The question of foreign investment is especially sensitive because it
directly pits India against neighbours such as China, Malaysia, Thailand and
Pakistan. India received some US$3 billion (S$5.2 billion) last year,
compared to US$53 billion for China and US$10 billion for Thailand.
'This is a puny figure, especially in view of what India has to offer,' says
Mr Gurcharan Das, an economist and former CEO of Procter & Gamble India.
'Despite the economic liberalisation of recent years, there's this lingering
image of an India knotted by red tape and bureaucratic controls. The foreign
investor just isn't given the kind of hospitable reception that China
gives.'
Mr Salman Haidar, former foreign secretary of India, added: 'Foreign
investors need to be told in no uncertain terms that they are welcome in
India. They need to be told clearly that our economic reforms will continue.
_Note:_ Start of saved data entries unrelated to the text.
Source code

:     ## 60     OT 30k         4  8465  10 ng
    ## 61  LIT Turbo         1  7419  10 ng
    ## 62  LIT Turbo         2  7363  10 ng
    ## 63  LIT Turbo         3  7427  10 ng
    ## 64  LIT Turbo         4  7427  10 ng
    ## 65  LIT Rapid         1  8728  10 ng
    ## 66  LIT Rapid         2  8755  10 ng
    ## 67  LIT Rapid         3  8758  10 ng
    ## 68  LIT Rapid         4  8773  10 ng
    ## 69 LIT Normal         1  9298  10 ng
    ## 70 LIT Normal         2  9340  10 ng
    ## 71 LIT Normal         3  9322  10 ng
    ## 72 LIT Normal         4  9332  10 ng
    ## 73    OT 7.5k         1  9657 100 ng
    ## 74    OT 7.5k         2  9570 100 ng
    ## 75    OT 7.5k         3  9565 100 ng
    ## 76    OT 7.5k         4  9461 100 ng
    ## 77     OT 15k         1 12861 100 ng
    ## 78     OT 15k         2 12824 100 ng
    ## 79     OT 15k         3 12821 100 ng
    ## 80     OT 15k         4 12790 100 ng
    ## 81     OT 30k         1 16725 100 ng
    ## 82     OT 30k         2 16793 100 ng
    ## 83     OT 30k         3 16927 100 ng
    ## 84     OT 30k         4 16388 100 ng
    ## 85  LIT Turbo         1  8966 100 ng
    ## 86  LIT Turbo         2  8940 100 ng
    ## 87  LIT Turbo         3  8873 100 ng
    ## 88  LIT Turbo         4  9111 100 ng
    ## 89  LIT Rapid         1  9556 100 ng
They need to be told that India is aiming for a 7 per cent to 8 per cent
annual growth rate - and that it's not going to revert to being an
inward-looking economy... Investors need to be told that favourable
conditions remain for their money - skilled labour, generous tax laws, a
good infrastructure, political stability.'
But India hasn't made any special play for FDI. Although several agencies
exist to invite such investment, they are run with the traditional mix of
lethargy and bureaucratic rigidity.
To some degree, Indian officialdom may be lulled by a misleading sense of
comfort because foreign institutional investors (FIIs) have been active in
the equities market here. This year, net equity inflows into India touched
US$3.4 billion, second in Asia only to South Korea, which has received
US$10.7 billion.
In the 12 months since last May, emerging markets in Asia have received
US$45 billion, with South Korea again topping the list with US$24.7 billion.
Taiwan got US$11 billion. India's share has been US$9.7 billion.
Inflows into the equity markets, however, are highly volatile. This month
alone, investors pulled US$3.8 billion out from Asian markets; last week,
after communist allies of the Congress party came down hard against
privatisation of public-sector behemoths, foreign investors pulled out
millions of dollars from the Mumbai Stock Exchange.
Dr Chidambaram and Mr Kamal Nath, the Minister for Commerce and Industry,
are certain to be vexed by the question of where to turn. If the Manmohan
Singh government slows the privatisation drive, that alone would result in a
shortfall of billions of dollars for the treasury.
Since the tax base cannot be enlarged much, one solution would be to
increase tax rates on the wealthy. In next month's budget, it's virtually
certain that new taxes will be applied on entertainment, first-class travel
and luxury hotels.
Yesterday, the Reserve Bank of India even suggested that the formidable
deposits of non-resident Indians (NRIs) be taxed. These deposits amount to
more than US$4 billion annually. The danger is NRIs pulling out their money
and placing it elsewhere.
There's also more than US$118 billion that India has accumulated in
foreign-exchange reserves - but the government has ruled out tapping this
money for domestic expenditures.
It's also difficult to see how the new government is going to raise new
public money to boost agricultural production, especially since the national
deficit is 4.8 per cent of the US$600 billion gross domestic product.
Indian farmers are traditionally exempt from any taxation. Economist
Gurcharan Das has suggested that the government should allow owners of small
and medium-size farms to lease out their land to large agri-businesses that
could exponentially increase production and thus generate taxable revenues.
India has more arable land than China and this country's competitive
advantage in agriculture, says Mr Das, can be enhanced if the government
promotes low-cost programmes such as drip irrigation.
But the very thought of letting big corporations into agriculture is
anathema to the leftist allies of the ruling Congress. And national economic
policy is usually shaped not by common sense or even financial exigencies
but by hardcore politics.
Prime Minister Singh may soon have to start printing rupee notes in his
basement to pay for the promises of his government.
The writer is a veteran commentator on international affairs.